**TAREFA SOLICITADA:**
Copie literalmente, do texto sobre a genética do HIV apresentado abaixo, o trecho que começa em "SABINE RIGHETTI" e termina em "B do vírus.".
═════ BLOCO DE TEXTO
Faltam dados sobre diversidade genética do vírus e dos doentes

SABINE RIGHETTI

ENVIADA AO GUARUJÁ (SP)

A resposta ao tratamento da AIDS depende da variante do vírus que causa a infecção e das características genéticas do próprio paciente. Mas os estudos sobre a doença estão focados apenas nos genes das pessoas e dos subtipos de HIV de países ricos.

O alerta veio de cientistas que participaram ontem de uma discussão sobre os aspectos genéticos da infecção pelo HIV, no 56º Congresso Brasileiro de Genética, que acontece no Guarujá (SP).

O grande problema é que o subtipo C da doença -o menos estudado- equivale à metade das infecções no mundo. Na Europa e no continente americano, que produzem cerca de 90% das pesquisas sobre a AIDS, prevalece o subtipo B do vírus.

“A maioria dos estudos feitos com design de drogas anti-HIV hoje é para o subtipo B. Mas diferentes subtipos do vírus HIV têm comportamentos distintos em relação ao coquetel de drogas”, explica o biólogo Marcelo Alves Soares, da UFRJ (Universidade Federal do Rio de Janeiro).
══════════
═════ LISTAGEM EXIBIDA
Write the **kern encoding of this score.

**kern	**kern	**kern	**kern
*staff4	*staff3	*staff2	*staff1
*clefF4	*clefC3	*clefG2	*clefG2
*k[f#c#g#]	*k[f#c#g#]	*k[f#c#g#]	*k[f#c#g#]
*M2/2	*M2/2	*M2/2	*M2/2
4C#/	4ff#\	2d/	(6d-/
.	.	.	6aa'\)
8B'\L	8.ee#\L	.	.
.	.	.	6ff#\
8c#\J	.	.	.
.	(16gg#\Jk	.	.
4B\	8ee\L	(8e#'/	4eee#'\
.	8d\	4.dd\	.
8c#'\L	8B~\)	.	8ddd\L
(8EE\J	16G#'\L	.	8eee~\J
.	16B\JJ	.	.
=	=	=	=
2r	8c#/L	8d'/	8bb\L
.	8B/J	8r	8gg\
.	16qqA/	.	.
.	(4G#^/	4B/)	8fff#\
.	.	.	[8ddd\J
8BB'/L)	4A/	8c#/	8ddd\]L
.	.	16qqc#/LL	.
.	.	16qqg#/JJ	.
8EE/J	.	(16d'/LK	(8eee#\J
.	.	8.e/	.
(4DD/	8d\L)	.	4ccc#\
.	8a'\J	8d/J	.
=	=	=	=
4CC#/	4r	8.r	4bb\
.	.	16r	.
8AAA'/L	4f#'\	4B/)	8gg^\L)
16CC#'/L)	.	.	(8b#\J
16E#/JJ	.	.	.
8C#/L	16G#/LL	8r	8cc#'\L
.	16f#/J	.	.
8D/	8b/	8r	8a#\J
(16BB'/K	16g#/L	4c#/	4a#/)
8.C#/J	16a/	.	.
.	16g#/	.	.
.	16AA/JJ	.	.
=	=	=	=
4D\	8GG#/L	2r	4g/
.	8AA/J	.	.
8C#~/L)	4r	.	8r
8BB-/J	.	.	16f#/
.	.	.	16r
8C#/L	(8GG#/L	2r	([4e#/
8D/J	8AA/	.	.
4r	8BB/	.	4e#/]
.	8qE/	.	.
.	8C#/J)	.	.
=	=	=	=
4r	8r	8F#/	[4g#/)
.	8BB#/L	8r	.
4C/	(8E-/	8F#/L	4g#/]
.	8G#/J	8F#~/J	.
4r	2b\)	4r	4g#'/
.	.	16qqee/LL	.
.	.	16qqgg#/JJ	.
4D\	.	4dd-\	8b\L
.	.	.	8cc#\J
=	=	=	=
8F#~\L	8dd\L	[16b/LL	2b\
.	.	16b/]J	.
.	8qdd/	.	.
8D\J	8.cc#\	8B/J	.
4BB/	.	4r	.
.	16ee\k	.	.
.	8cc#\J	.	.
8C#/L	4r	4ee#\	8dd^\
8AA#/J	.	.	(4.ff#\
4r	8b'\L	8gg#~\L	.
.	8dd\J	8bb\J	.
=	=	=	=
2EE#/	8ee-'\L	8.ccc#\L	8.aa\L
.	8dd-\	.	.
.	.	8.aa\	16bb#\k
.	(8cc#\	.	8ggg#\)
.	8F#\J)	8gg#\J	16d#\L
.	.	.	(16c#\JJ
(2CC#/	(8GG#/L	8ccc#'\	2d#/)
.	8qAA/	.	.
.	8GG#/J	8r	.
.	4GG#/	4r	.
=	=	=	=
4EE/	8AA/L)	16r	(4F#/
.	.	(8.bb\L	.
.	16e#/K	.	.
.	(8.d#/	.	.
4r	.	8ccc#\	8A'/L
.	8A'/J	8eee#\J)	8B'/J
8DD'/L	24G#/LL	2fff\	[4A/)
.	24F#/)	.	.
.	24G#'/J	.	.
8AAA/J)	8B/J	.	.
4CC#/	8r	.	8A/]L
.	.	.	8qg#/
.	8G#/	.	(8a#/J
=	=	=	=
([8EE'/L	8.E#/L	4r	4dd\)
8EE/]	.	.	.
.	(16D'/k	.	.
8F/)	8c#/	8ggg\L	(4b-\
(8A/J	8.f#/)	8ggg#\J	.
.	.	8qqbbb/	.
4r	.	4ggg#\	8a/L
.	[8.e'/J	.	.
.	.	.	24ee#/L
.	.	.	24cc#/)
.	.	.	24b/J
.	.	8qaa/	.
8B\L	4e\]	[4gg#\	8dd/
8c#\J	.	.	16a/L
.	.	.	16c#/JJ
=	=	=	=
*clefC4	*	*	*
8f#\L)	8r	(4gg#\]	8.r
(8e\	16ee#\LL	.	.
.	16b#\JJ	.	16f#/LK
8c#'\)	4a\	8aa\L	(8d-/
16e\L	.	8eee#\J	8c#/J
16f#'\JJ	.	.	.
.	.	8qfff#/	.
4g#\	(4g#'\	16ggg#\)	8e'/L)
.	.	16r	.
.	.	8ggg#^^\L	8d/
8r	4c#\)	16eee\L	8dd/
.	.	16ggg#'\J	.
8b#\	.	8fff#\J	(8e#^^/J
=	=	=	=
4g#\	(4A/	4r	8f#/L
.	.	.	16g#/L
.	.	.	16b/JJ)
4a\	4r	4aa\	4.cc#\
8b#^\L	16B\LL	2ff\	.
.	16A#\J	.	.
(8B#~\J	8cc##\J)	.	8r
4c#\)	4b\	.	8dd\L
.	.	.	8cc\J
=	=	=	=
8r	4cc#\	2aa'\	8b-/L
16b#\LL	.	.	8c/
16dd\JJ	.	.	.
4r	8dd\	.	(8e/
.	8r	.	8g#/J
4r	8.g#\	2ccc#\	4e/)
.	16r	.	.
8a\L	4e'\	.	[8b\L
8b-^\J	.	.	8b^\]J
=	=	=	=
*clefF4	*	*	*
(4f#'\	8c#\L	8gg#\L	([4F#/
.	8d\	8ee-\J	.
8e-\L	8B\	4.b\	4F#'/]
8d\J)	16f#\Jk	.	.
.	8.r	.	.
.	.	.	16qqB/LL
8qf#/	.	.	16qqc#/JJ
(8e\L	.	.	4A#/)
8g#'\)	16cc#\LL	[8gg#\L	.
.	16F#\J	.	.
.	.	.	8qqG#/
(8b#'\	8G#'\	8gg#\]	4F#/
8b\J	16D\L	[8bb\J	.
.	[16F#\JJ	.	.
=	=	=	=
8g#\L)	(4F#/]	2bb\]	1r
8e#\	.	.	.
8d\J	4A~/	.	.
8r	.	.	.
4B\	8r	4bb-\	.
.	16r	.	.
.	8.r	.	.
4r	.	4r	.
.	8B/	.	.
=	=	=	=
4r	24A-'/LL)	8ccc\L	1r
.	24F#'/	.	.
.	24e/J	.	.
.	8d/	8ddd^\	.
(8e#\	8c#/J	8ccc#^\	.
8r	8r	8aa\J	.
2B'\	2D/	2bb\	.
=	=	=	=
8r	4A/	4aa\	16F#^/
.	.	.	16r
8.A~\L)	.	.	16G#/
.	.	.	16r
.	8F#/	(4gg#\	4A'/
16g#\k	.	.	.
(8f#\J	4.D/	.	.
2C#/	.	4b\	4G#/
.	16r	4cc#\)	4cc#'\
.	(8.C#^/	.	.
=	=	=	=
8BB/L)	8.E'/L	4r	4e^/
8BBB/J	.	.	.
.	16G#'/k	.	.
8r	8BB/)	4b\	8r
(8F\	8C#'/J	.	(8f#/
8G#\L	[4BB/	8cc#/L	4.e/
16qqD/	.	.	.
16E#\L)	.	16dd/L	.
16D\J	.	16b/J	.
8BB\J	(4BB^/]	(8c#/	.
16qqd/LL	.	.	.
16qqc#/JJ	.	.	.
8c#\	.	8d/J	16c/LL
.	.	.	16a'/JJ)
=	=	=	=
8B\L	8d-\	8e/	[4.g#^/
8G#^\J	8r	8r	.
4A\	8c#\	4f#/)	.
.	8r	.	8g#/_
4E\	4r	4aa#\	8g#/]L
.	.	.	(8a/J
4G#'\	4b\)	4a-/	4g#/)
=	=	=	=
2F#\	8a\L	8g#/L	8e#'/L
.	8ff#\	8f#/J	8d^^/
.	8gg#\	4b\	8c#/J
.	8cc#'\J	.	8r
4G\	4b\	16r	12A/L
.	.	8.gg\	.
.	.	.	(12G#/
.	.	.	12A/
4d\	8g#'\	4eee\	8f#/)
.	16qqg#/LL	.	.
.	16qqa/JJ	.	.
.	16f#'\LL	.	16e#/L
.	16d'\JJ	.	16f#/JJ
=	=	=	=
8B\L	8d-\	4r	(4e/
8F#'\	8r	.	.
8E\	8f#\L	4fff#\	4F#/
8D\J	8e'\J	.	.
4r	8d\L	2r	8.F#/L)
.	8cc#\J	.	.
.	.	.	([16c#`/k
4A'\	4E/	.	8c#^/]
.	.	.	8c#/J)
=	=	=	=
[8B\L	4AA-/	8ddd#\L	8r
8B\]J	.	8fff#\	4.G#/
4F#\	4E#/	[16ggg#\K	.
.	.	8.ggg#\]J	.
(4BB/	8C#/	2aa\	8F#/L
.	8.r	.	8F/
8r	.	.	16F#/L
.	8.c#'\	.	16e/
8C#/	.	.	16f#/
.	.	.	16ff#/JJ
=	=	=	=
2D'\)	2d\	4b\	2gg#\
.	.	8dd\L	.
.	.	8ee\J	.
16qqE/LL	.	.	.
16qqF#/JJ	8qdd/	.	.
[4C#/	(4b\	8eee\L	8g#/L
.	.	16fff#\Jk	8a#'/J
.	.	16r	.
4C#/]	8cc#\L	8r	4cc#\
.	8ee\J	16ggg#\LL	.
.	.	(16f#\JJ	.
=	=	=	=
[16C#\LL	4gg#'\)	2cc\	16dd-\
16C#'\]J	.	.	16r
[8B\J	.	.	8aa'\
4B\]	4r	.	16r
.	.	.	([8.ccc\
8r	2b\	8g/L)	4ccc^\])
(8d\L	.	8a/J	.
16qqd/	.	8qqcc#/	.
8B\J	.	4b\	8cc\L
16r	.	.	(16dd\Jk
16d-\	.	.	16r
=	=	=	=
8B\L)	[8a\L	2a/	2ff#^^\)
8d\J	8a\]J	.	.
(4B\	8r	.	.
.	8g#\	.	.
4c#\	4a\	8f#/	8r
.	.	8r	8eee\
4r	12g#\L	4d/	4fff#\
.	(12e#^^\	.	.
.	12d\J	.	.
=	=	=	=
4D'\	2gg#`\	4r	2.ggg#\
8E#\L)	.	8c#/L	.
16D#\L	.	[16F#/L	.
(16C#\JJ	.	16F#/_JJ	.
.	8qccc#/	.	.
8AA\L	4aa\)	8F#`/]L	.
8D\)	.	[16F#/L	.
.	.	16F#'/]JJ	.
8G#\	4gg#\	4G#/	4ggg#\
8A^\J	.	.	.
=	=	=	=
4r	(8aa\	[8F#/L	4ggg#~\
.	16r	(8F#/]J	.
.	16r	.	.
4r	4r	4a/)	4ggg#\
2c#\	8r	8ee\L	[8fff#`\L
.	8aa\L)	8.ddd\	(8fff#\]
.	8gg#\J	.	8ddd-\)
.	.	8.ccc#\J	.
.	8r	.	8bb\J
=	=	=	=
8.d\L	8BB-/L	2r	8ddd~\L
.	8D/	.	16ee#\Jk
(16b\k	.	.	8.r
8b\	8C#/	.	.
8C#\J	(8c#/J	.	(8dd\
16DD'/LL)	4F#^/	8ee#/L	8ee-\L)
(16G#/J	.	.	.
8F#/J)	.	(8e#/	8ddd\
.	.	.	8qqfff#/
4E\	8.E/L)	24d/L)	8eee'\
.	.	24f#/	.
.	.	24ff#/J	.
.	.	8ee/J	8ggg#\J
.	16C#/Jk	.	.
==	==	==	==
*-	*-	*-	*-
══════════
**RESPOSTA ESPERADA:**
SABINE RIGHETTI

ENVIADA AO GUARUJÁ (SP)

A resposta ao tratamento da AIDS depende da variante do vírus que causa a infecção e das características genéticas do próprio paciente. Mas os estudos sobre a doença estão focados apenas nos genes das pessoas e dos subtipos de HIV de países ricos.

O alerta veio de cientistas que participaram ontem de uma discussão sobre os aspectos genéticos da infecção pelo HIV, no 56º Congresso Brasileiro de Genética, que acontece no Guarujá (SP).

O grande problema é que o subtipo C da doença -o menos estudado- equivale à metade das infecções no mundo. Na Europa e no continente americano, que produzem cerca de 90% das pesquisas sobre a AIDS, prevalece o subtipo B do vírus.